La remisión de los pecados y la recepción del Espíritu Santo, para formar parte de la Asamblea de Dios, es una obra divina; El hombre no tiene nada que ver con ello. Es la obra de Cristo, y permanecerá. De las mil trescientas sectas diferentes o las llamadas iglesias en la cristiandad que el hombre ha construido, se puede afirmar con seguridad que ninguna de ellas es la Iglesia de Dios.
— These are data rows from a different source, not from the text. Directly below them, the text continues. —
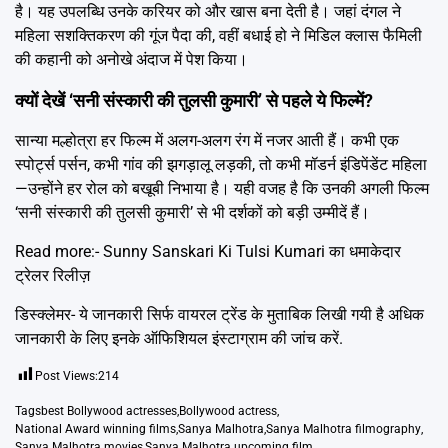
है। यह उपलब्धि उनके करियर को और खास बना देती है। जहां दंगल ने
महिला सशक्तिकरण की गूंज पैदा की, वहीं बधाई हो ने मिडिल क्लास फैमिली
की कहानी को अनोखे अंदाज में पेश किया।
क्यों देखें ‘सनी संस्कारी की तुलसी कुमारी’ से पहले ये फिल्में?
सान्या मल्होत्रा हर फिल्म में अलग-अलग रंग में नजर आती हैं। कभी एक
स्पोर्ट्स पर्सन, कभी गांव की झगड़ालू लड़की, तो कभी मॉडर्न इंडिपेंडेंट महिला
—उन्होंने हर रोल को बखूबी निभाया है। यही वजह है कि उनकी अगली फिल्म
‘सनी संस्कारी की तुलसी कुमारी’ से भी दर्शकों को बड़ी उम्मीदें हैं।
Read more:-
Sunny Sanskari Ki Tulsi Kumari का धमाकेदार
ट्रेलर रिलीज़
डिस्क्लेमर- ये जानकारी सिर्फ वायरल ट्रेंड के मुताबिक लिखी गयी है अधिक
जानकारी के लिए इनके ऑफिशियल
इंस्टाग्राम
की जांच करें.
Post Views:
214
Tags
best Bollywood actresses
,
Bollywood actress
,
National Award winning films
,
Sanya Malhotra
,
Sanya Malhotra filmography
,
Sanya Malhotra movies
,
Sanya Malhotra upcoming film
,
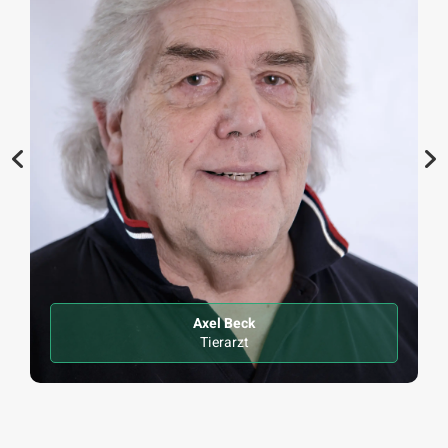
S. Werthan
Tierärztin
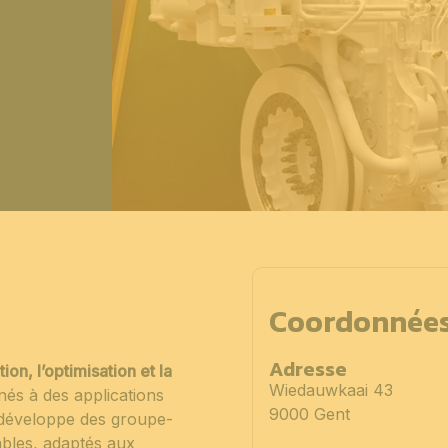
Coordonnée
Adresse
on, l’optimisation et la
Wiedauwkaai 43
inés à des applications
9000 Gent
é développe des groupe-
ables, adaptés aux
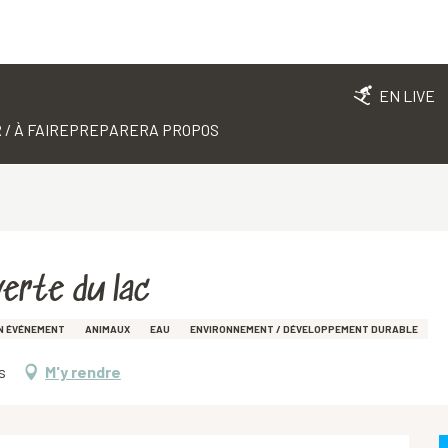
EN LIVE
 / À FAIRE
PREPARER
A PROPOS
verte du lac
UN ÉVÉNEMENT
ANIMAUX
EAU
ENVIRONNEMENT / DÉVELOPPEMENT DURABLE
s
M'y rendre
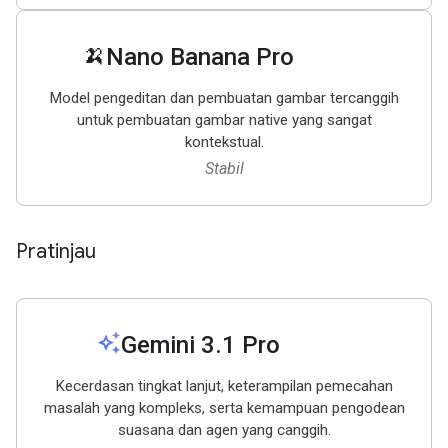
🍌
Nano Banana Pro
Model pengeditan dan pembuatan gambar tercanggih
untuk pembuatan gambar native yang sangat
kontekstual.
Stabil
Pratinjau
auto_awesome
Gemini 3
.
1 Pro
Kecerdasan tingkat lanjut, keterampilan pemecahan
masalah yang kompleks, serta kemampuan pengodean
suasana dan agen yang canggih.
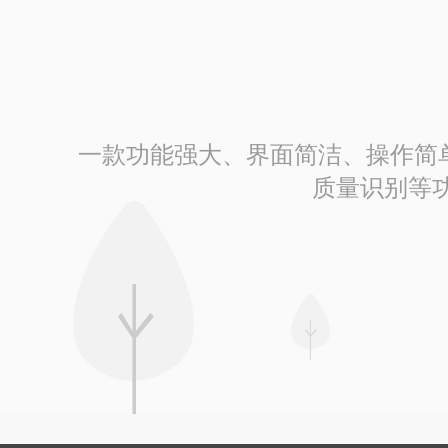
一款功能强大、界面简洁、操作简单的
质量识别等功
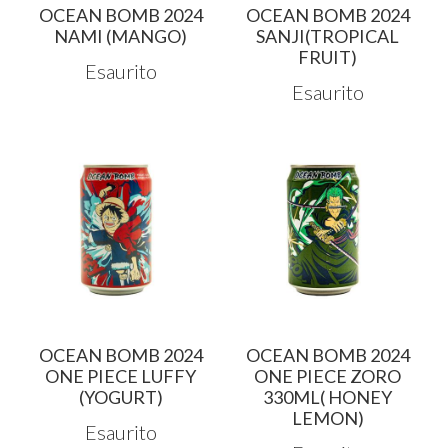
OCEAN BOMB 2024
OCEAN BOMB 2024
NAMI (MANGO)
SANJI(TROPICAL
FRUIT)
Esaurito
Esaurito
OCEAN BOMB 2024
OCEAN BOMB 2024
ONE PIECE LUFFY
ONE PIECE ZORO
(YOGURT)
330ML( HONEY
LEMON)
Esaurito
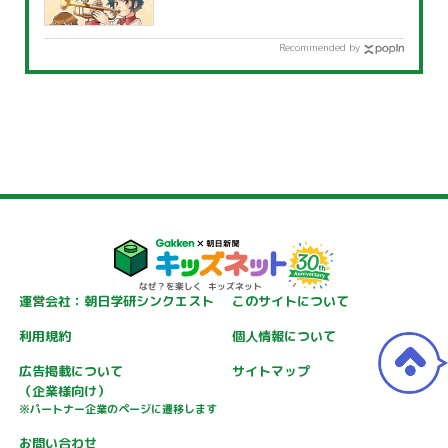
Recommended by
運営会社：朝日学研シンクエスト
このサイトについて
利用規約
個人情報について
広告掲載について
サイトマップ
（企業様向け）
※パートナー企業のページに遷移します
お問い合わせ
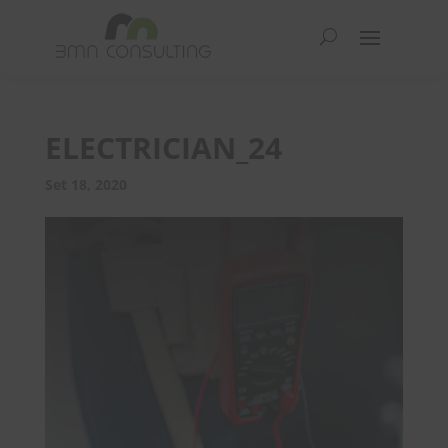
ELECTRICIAN_24
Set 18, 2020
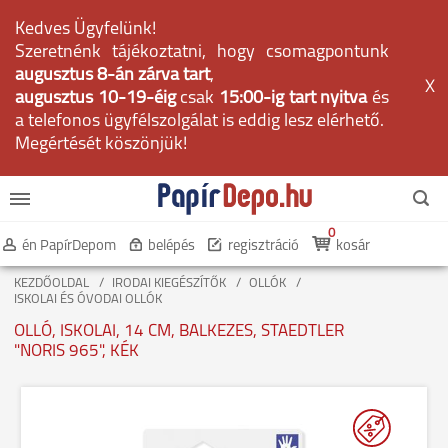
Kedves Ügyfelünk!
Szeretnénk tájékoztatni, hogy csomagpontunk
augusztus 8-án zárva tart
,
X
augusztus 10-19-éig
csak
15:00-ig tart nyitva
és
a telefonos ügyfélszolgálat is eddig lesz elérhető.
Megértését köszönjük!
0
én PapírDepom
belépés
regisztráció
kosár
KEZDŐOLDAL
IRODAI KIEGÉSZÍTŐK
OLLÓK
ISKOLAI ÉS ÓVODAI OLLÓK
OLLÓ, ISKOLAI, 14 CM, BALKEZES, STAEDTLER
"NORIS 965", KÉK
Todos son sistemas humanos que, después de diferentes patrones concebidos por el hombre, los hombres han construido. Muy posiblemente se pueden encontrar muchos cristianos verdaderos en cada uno de ellos, pero no representan el pensamiento bíblico de “Mi asamblea”, que abarca todos los que son de Cristo en cualquier momento en la tierra, hasta que Él venga, o el agregado de todos los llamados en esta época especial cuando Él venga. Pero tú y yo ahora estamos preocupados por lo que Cristo construye, y dónde estamos en relación con ese edificio debemos ejercitar nuestros corazones. Seamos entonces como los bereanos de quienes está escrito: “Estos fueron más nobles que los de Tesalónica, en que recibieron la palabra con toda prontitud de mente, y escudriñaron las Escrituras diariamente, si estas cosas eran así” (Hechos 17:11).